I have a few 120 rolls of Rollei IR, the spec sheet recommends 400iso without a filter and 25iso with either the Kodak #88A or Heliopan RG715, big difference, I cannot find either of those filter in any size, did find IR filter but none are labeled as 88A or RG715 are they the same, would a 4x ND work, the last problem is the camera will be either a Rollie TRL or Hassy, so I will like shot out with the filter first


----------



## Alpha

The 88A and RG715 are opaque filters, and their spectral sensitivity is closest to an 89B.


----------



## Helen B

From a previous post of mine:

Here, for reference, are the 50% transmission wavelengths for some common filters, to the nearest 5 nm. Heliopan filters are given their Schott RG numbers, which correspond to the 50% transmission wavelength.

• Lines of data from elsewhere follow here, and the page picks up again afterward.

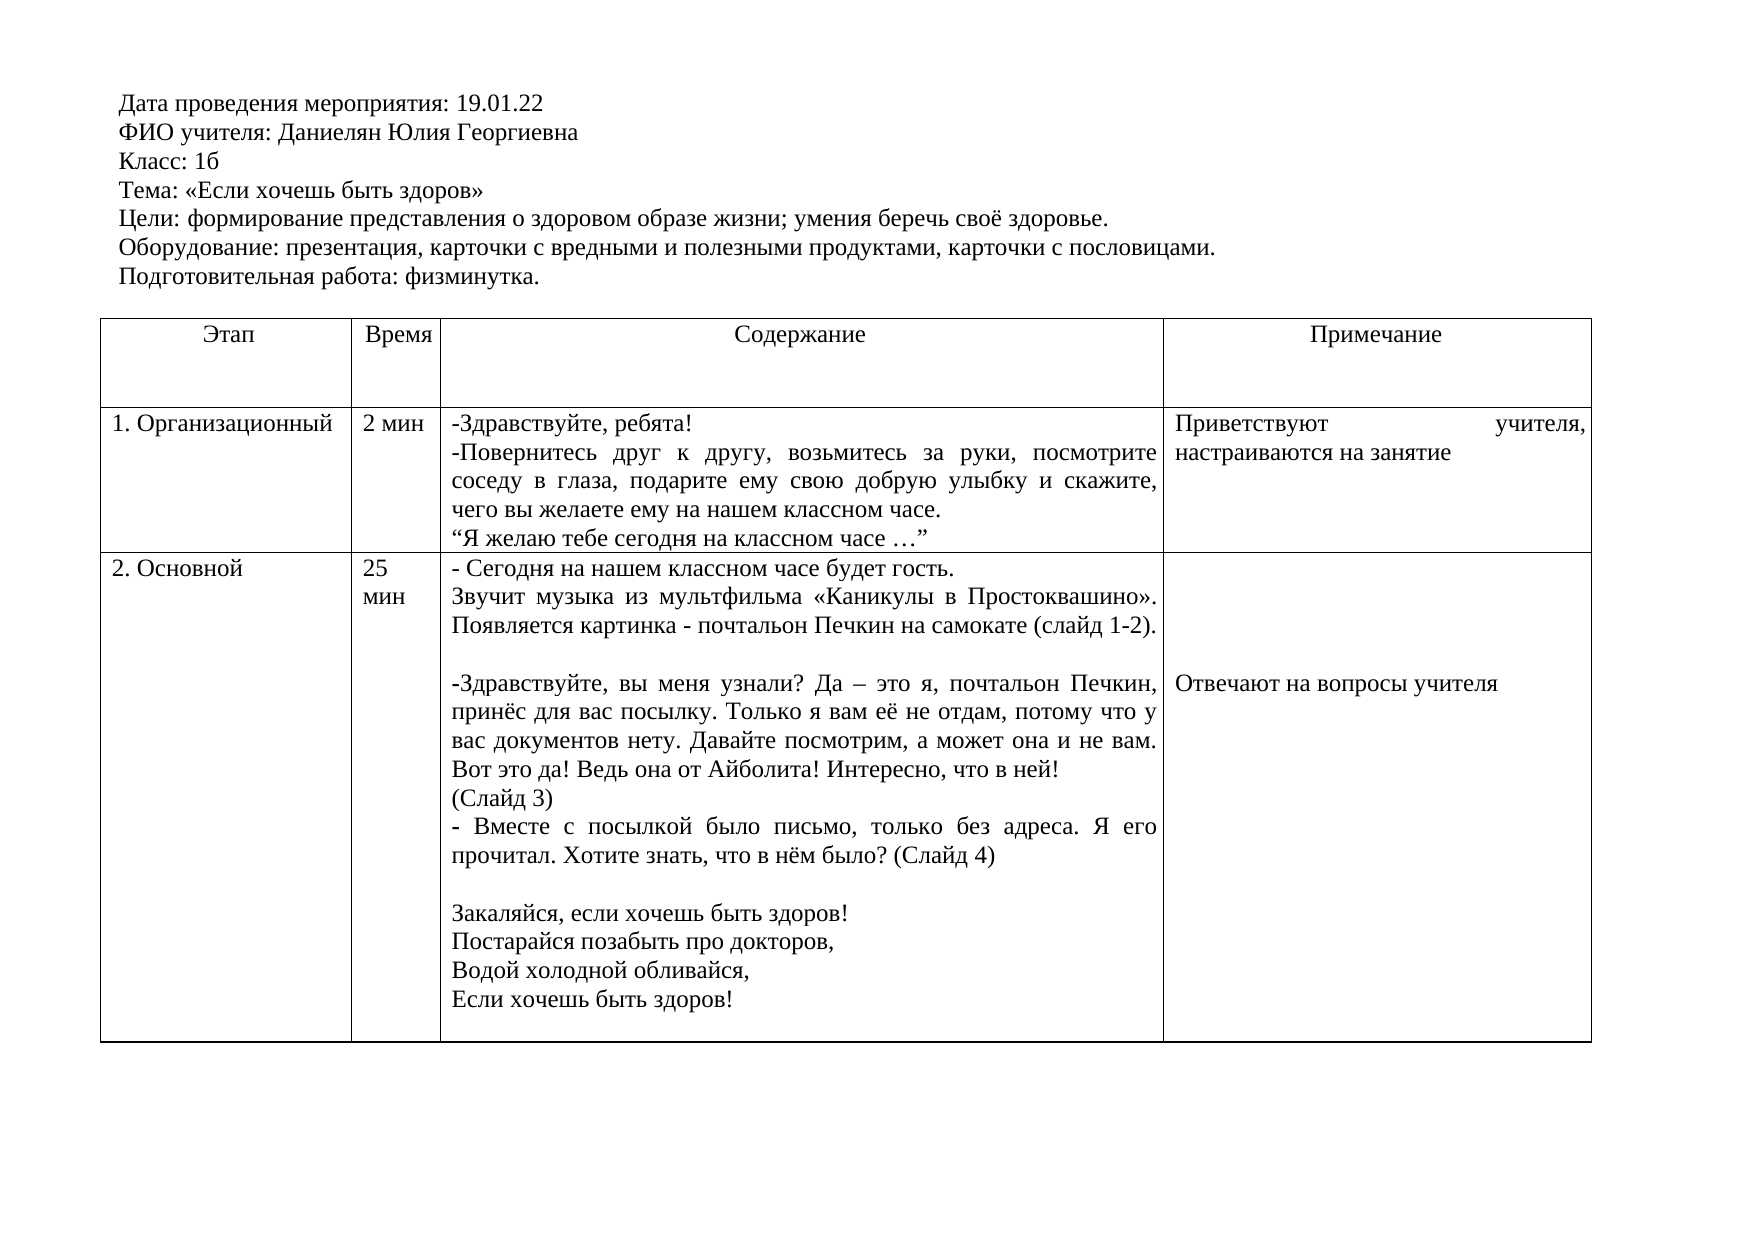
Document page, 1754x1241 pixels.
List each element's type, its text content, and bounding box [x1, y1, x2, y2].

text Оборудование: презентация, карточки с вредными и полезными продуктами, карточки с пословицами. [118, 232, 1686, 261]
table_cell 1. Организационный [101, 408, 351, 552]
text Тема: «Если хочешь быть здоров» [118, 175, 1686, 203]
table_cell 2. Основной [101, 553, 351, 1041]
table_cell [1164, 553, 1591, 1041]
table_cell -Здравствуйте, ребята! -Повернитесь друг к другу, возьмитесь за руки, посмотрите соседу в глаза, подарите ему свою добрую улыбку и скажите, чего вы желаете ему на нашем классном часе. “Я желаю тебе сегодня на классном часе …” [441, 408, 1163, 552]
table_cell Приветствуют учителя, настраиваются на занятие [1164, 408, 1591, 552]
table_cell 25 мин [352, 553, 440, 1041]
table_header Этап [101, 319, 351, 407]
table_header Время [352, 319, 440, 407]
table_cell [441, 553, 1163, 1041]
table_header Примечание [1164, 319, 1591, 407]
text Цели: формирование представления о здоровом образе жизни; умения беречь своё здоровье. [118, 203, 1686, 232]
text Дата проведения мероприятия: 19.01.22 [118, 88, 1686, 117]
table_cell 2 мин [352, 408, 440, 552]
text Класс: 1б [118, 146, 1686, 175]
table_header Содержание [441, 319, 1163, 407]
text Подготовительная работа: физминутка. [118, 261, 1686, 290]
text ФИО учителя: Даниелян Юлия Георгиевна [118, 117, 1686, 146]
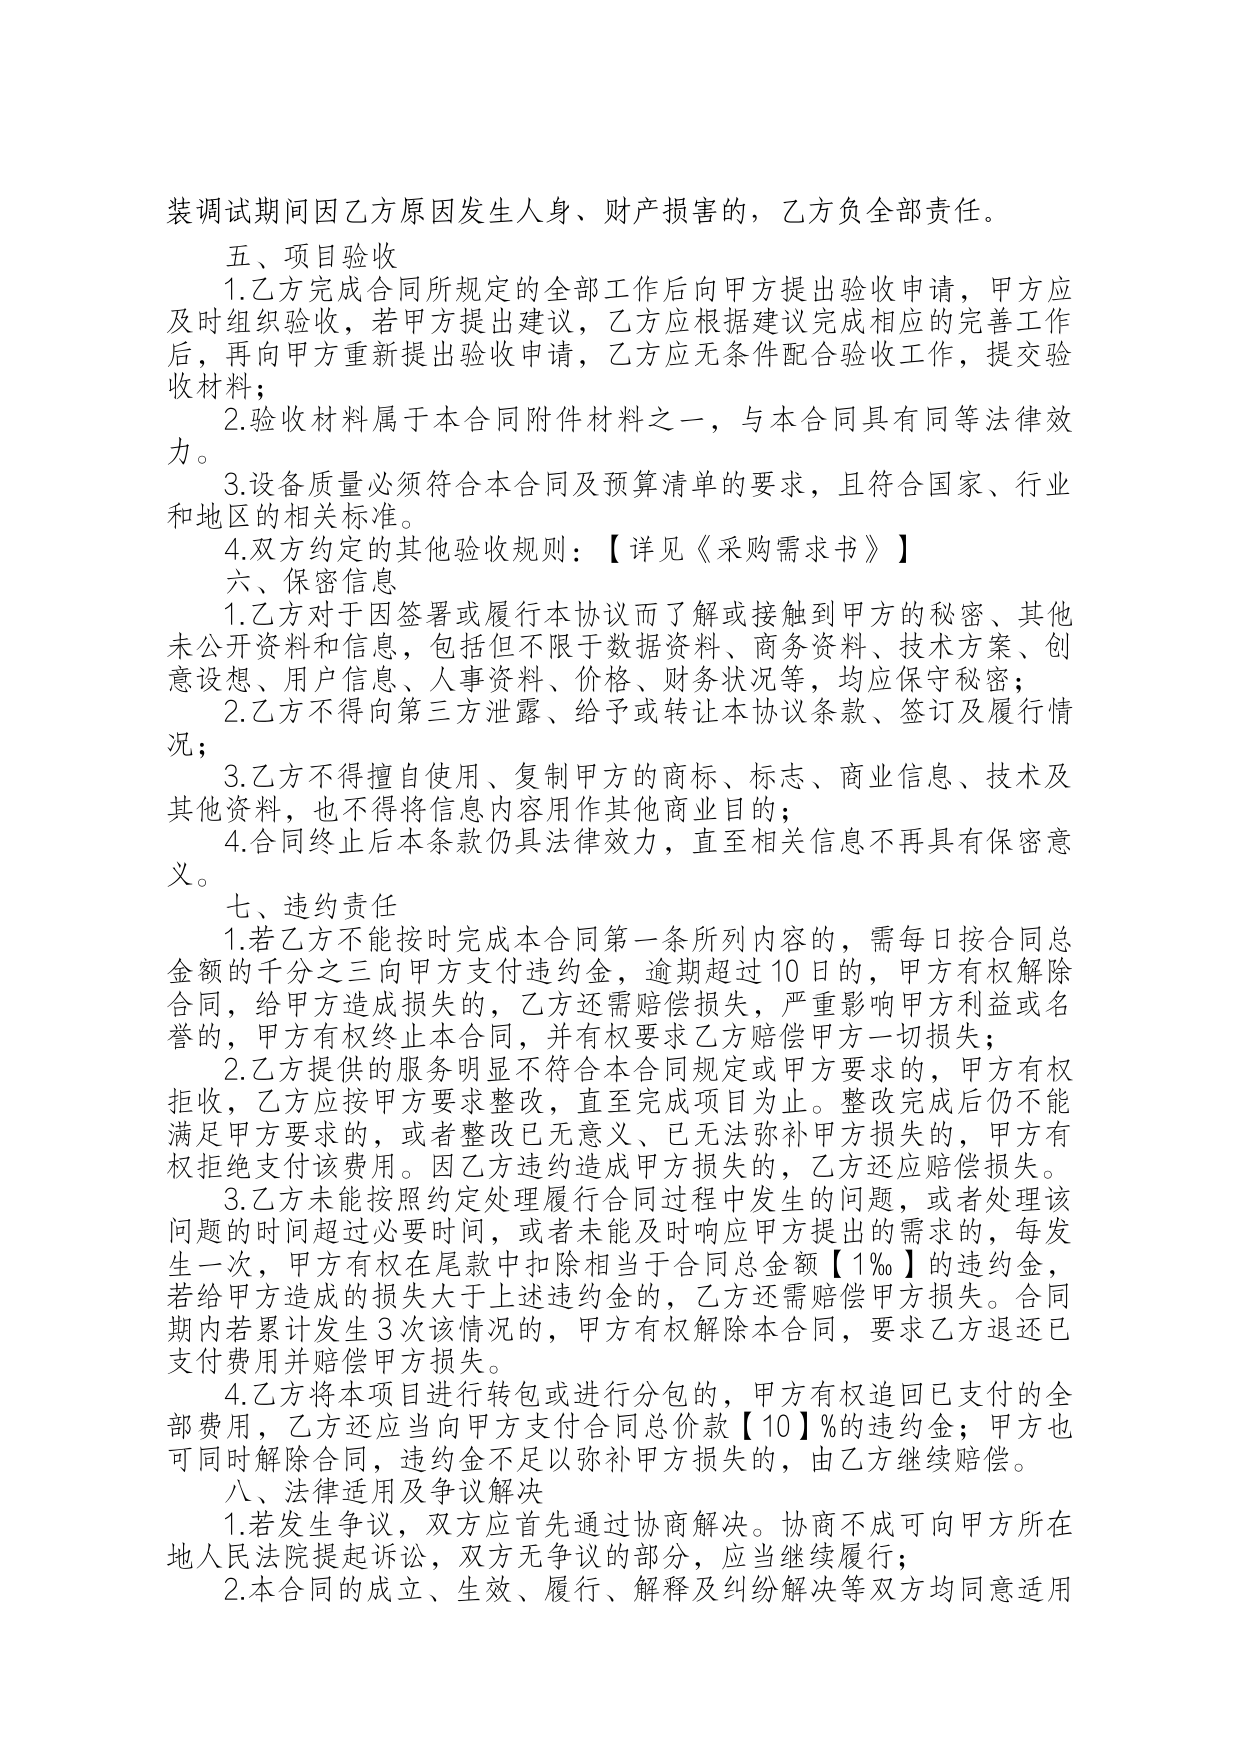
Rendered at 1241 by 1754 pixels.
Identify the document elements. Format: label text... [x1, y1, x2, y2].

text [165, 177, 1075, 242]
text 4.合同终止后本条款仍具法律效力，直至相关信息不再具有保密意义。 [165, 827, 1075, 892]
text 五、项目验收 [165, 242, 1075, 274]
text 2.乙方提供的服务明显不符合本合同规定或甲方要求的，甲方有权拒收，乙方应按甲方要求整改，直至完成项目为止。整改完成后仍不能满足甲方要求的，或者整改已无意义、已无法弥补甲方损失的，甲方有权拒绝支付该费用。因乙方违约造成甲方损失的，乙方还应赔偿损失。 [165, 1054, 1075, 1184]
text 1.若发生争议，双方应首先通过协商解决。协商不成可向甲方所在地人民法院提起诉讼，双方无争议的部分，应当继续履行； [165, 1509, 1075, 1574]
text 4.乙方将本项目进行转包或进行分包的，甲方有权追回已支付的全部费用，乙方还应当向甲方支付合同总价款【10】%的违约金；甲方也可同时解除合同，违约金不足以弥补甲方损失的，由乙方继续赔偿。 [165, 1379, 1075, 1477]
text 3.乙方未能按照约定处理履行合同过程中发生的问题，或者处理该问题的时间超过必要时间，或者未能及时响应甲方提出的需求的，每发生一次，甲方有权在尾款中扣除相当于合同总金额【1‰】的违约金，若给甲方造成的损失大于上述违约金的，乙方还需赔偿甲方损失。合同期内若累计发生3次该情况的，甲方有权解除本合同，要求乙方退还已支付费用并赔偿甲方损失。 [165, 1184, 1075, 1379]
text 七、违约责任 [165, 892, 1075, 924]
text 1.若乙方不能按时完成本合同第一条所列内容的，需每日按合同总金额的千分之三向甲方支付违约金，逾期超过10日的，甲方有权解除合同，给甲方造成损失的，乙方还需赔偿损失，严重影响甲方利益或名誉的，甲方有权终止本合同，并有权要求乙方赔偿甲方一切损失； [165, 924, 1075, 1054]
text 4.双方约定的其他验收规则：【详见《采购需求书》】 [165, 534, 1075, 567]
text 3.乙方不得擅自使用、复制甲方的商标、标志、商业信息、技术及其他资料，也不得将信息内容用作其他商业目的； [165, 762, 1075, 827]
text 3.设备质量必须符合本合同及预算清单的要求，且符合国家、行业和地区的相关标准。 [165, 469, 1075, 534]
text 六、保密信息 [165, 567, 1075, 599]
text 八、法律适用及争议解决 [165, 1477, 1075, 1509]
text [165, 1574, 1075, 1607]
text 1.乙方对于因签署或履行本协议而了解或接触到甲方的秘密、其他未公开资料和信息，包括但不限于数据资料、商务资料、技术方案、创意设想、用户信息、人事资料、价格、财务状况等，均应保守秘密； [165, 599, 1075, 697]
text 2.验收材料属于本合同附件材料之一，与本合同具有同等法律效力。 [165, 404, 1075, 469]
text 1.乙方完成合同所规定的全部工作后向甲方提出验收申请，甲方应及时组织验收，若甲方提出建议，乙方应根据建议完成相应的完善工作后，再向甲方重新提出验收申请，乙方应无条件配合验收工作，提交验收材料； [165, 274, 1075, 404]
text 2.乙方不得向第三方泄露、给予或转让本协议条款、签订及履行情况； [165, 697, 1075, 762]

Wratten # 25 (Old designation: A): 600 nm
Wratten # 29 (Old designation: F): 620 nm
B+W 091 (Schott RG630): 630 nm
B+W 092 (Schott RG695): 695 nm
Wratten # 89B: 715 nm
Hoya R72: 720 nm
Wratten # 88A: 745 nm
Wratten # 87: 795 nm
B+W 093 (Schott RG830): 830 nm
Wratten 87C: 850 nm

Best,
Helen

Edit, when I wasn't in such a rush:
A 4x ND will not work as well. Many ND filters cut infrared less than they cut light, so they can be used to alter the balance between infrared and light, but it depends a lot on the type of ND filter (there are dye filters and carbon particle filters for use in the image path, and silver particle filters intended for non-imaging use - all of which have different spectral properties) and the effect is nowhere near as drastic as true IR-pass filters.

It's going to be a lot easier to use your TLR than the Hssy, because you won't be looking through the filtered lens. You could use polyester or gelatin filter material cut into a circle and held in place by a normal filter. If you stick to small apertures you could also put the polyester of gelatin filter behind the lens, or in the case of the Hassy even try to fix it in front of the film, behind the mirror. Scotch ATG tape ('snot tape') is useful for this kind of thing.

Filters behind the lens affect the position of the plane of focus, but only by an amount roughly equal to a third of the thickness of the filter. In the case of a Wratten gelatin filter the thickness is about 0.3 mm, or 0.1 mm focus shift.


----------



## Jeff Canes

Found a Lee 87C gelatin/polyester at Freestyle, hopefully I can get that to work without to much trouble


----------